Hippocampal sclerosis in severe myoclonic epilepsy in infancy: a retrospective MRI study.

PURPOSE: Severe myoclonic epilepsy in infancy (SMEI; Dravet's syndrome) is a malignant epilepsy syndrome characterized by early prolonged febrile convulsions (PFCs) with secondary psychomotor delay and a variety of therapy-resistant seizures. Although the initial symptoms are repeated PFCs, the MRI performed at the onset of disease shows no hippocampal structural abnormalities. We aimed to assess clinical and serial MRI data of patients with SMEI with a special attention to the temporomedial structures. To our knowledge, this is the first systematic MRI study in this disease. METHODS: Clinical and MRI data of all SMEI patients treated in our hospitals between 1996 and 2004 were reviewed. RESULTS: Twenty-eight MRIs from 14 children (one to four images/patient) were included. Age at disease onset was between 3 and 9 months; age at initial MRI was 5 months to 13 years. Ten of 14 patients showed hippocampal sclerosis (HS) during the course of the disease (nine unilateral, one bilateral). Six of these 10 had a normal initial MRI. Age at the first verified HS was between 14 months and 13 years. Neither complex partial seizures nor anterior temporal irritative zone was recorded in these children. CONCLUSIONS: After initially normal structures, in most patients with SMEI, HS develops several months or years after the first PFC. These data support the hypothesis that PFC might be responsible for HS, but other factors and individual sensitivity should play a role in this process.

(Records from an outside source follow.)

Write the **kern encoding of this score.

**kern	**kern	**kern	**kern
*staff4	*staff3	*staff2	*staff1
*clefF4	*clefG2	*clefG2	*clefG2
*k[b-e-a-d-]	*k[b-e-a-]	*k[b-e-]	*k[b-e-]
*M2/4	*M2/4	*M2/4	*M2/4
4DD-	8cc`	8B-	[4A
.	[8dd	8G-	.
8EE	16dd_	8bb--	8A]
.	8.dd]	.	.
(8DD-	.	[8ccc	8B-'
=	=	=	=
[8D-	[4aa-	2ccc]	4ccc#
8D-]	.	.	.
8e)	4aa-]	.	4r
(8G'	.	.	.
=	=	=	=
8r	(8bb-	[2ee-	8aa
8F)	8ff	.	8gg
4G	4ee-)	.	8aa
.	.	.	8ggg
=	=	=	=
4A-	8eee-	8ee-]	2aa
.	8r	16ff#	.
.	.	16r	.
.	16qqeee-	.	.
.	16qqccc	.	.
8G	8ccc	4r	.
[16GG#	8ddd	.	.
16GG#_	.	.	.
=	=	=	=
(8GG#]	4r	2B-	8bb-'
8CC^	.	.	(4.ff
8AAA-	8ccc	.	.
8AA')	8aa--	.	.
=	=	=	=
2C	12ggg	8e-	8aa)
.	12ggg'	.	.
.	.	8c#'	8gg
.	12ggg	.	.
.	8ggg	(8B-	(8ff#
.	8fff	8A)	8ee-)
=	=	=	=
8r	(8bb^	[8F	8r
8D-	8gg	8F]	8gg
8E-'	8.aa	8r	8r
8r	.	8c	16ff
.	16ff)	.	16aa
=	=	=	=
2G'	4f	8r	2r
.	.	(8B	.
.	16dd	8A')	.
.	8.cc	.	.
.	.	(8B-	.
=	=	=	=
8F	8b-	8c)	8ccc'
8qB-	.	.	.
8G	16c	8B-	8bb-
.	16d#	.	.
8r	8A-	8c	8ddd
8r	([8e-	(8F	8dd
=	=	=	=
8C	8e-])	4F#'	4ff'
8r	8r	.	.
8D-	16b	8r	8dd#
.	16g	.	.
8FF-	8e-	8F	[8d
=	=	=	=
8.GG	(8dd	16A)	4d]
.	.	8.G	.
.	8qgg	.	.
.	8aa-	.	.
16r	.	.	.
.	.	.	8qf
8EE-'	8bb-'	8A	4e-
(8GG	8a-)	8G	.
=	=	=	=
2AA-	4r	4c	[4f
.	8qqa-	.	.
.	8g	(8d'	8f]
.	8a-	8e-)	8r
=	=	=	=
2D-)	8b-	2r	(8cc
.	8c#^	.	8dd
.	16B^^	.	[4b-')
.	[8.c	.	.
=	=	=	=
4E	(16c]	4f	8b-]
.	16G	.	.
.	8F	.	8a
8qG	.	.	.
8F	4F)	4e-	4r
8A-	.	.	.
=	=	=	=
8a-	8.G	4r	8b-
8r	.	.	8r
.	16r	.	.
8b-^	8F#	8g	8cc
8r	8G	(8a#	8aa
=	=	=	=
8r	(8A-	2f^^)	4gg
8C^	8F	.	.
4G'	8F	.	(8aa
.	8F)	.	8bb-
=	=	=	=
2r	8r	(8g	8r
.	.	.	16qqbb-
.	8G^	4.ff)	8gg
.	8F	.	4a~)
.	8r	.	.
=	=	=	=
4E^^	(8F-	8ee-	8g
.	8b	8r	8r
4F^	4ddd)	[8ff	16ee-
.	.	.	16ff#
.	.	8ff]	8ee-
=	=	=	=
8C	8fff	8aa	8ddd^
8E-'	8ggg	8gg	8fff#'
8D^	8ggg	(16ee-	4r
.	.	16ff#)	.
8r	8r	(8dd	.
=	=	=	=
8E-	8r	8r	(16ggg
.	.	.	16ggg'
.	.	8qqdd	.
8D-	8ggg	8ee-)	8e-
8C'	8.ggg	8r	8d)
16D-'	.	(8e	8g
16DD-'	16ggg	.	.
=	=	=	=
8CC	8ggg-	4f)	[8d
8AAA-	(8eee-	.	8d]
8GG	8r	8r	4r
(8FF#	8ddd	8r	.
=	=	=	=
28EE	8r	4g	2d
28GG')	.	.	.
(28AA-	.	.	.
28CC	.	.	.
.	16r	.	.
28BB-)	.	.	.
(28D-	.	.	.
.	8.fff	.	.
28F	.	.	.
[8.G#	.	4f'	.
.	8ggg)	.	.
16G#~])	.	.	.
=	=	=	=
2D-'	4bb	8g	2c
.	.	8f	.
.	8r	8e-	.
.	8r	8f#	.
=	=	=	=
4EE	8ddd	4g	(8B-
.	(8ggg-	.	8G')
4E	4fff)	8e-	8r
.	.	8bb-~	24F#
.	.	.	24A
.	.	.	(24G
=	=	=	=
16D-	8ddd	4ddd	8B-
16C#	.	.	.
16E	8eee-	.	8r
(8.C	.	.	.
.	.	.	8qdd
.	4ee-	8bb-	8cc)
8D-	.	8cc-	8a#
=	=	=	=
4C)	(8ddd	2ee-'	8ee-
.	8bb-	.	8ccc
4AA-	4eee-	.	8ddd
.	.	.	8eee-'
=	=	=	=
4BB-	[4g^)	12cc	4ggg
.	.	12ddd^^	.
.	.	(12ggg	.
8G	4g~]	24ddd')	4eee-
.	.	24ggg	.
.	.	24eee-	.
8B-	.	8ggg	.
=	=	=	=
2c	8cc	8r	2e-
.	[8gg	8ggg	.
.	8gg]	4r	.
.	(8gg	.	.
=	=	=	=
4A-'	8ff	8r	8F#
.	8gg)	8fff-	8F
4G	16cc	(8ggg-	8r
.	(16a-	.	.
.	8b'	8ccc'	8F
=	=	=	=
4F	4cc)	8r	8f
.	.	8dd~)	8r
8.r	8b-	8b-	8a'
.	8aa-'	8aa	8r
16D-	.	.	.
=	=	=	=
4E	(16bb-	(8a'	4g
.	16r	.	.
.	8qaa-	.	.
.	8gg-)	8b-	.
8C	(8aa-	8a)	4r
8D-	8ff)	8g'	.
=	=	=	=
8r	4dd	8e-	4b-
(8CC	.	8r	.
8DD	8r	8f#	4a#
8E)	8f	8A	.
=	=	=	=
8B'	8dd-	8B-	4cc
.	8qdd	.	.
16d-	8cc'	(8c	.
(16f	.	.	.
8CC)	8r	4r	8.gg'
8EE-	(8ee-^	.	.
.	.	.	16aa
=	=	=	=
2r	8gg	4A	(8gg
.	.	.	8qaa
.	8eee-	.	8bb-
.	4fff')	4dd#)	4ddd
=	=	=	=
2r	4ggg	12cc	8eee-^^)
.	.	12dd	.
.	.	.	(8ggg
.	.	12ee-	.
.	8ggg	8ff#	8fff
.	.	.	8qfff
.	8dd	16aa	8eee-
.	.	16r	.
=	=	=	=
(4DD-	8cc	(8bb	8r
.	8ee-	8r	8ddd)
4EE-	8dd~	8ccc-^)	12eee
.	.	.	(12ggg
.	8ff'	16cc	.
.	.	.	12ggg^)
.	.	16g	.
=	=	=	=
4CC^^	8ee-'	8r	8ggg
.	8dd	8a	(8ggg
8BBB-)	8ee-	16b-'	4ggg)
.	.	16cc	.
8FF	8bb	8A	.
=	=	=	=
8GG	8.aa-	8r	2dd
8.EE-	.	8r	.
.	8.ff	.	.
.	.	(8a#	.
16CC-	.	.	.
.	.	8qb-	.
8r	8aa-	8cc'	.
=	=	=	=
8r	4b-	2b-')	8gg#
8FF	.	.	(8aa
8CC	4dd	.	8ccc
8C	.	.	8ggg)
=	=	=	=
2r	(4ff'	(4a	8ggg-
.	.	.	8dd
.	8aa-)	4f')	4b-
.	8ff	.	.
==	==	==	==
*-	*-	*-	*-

Ictal smile lateralizes to the right hemisphere in childhood epilepsy.

PURPOSE: To analyze the localizing and lateralizing value of ictal smile (IS) in childhood epilepsy. METHODS: Incidence of IS in 309 videotaped seizures of 114 consecutive patients younger than 12 years with refractory frontal, temporal, or posterior cortex epilepsy were assessed. RESULTS: Among patients with right-sided epileptogenic zone, 12 (21%) of 57 had IS, whereas in patients with left-sided epilepsy, IS occurred only in one patient (1.8%; p < 0.01, chi(2) test). The incidence of IS was 11%, 3%, and 26% in the frontal, temporal, and posterior cortex subgroups, respectively. Logistic regression revealed that the localization of the epileptogenic region in the posterior cortex (p < 0.01), focal cortical dysplasia etiology (p = 0.012), and right-sided lateralization (p = 0.025) were independently associated with the presence of IS. CONCLUSIONS: Childhood IS lateralizes to the right hemisphere and localizes more frequently in the posterior cortex epilepsy.